EXERCISE DESCRIPTION: Copy every line of the listing below word for word, omitting the pictures.

Saved entries
******************************

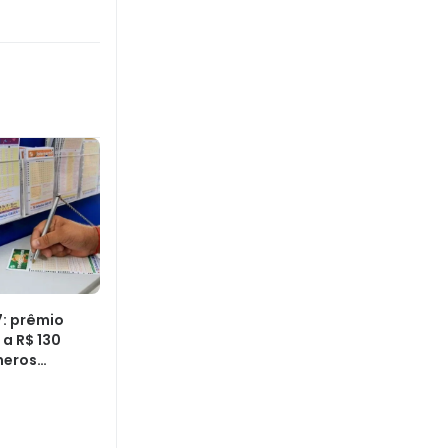
: prêmio
a R$ 130
meros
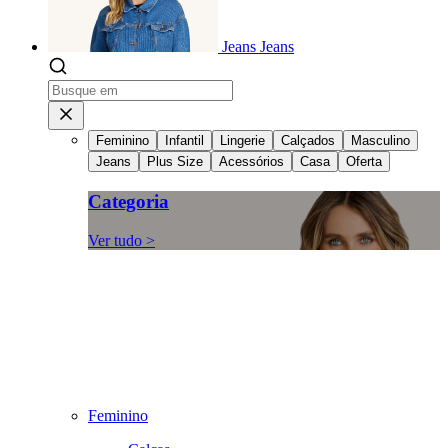
Jeans
Jeans
Feminino
Infantil
Lingerie
Calçados
Masculino
Jeans
Plus Size
Acessórios
Casa
Oferta
Categoria
Ver tudo >
Feminino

******************************

RESULT:
: prêmio
a R$ 130
meros
Jeans
Jeans
Feminino
Infantil
Lingerie
Calçados
Masculino
Jeans
Plus Size
Acessórios
Casa
Oferta
Categoria
Ver tudo >
Feminino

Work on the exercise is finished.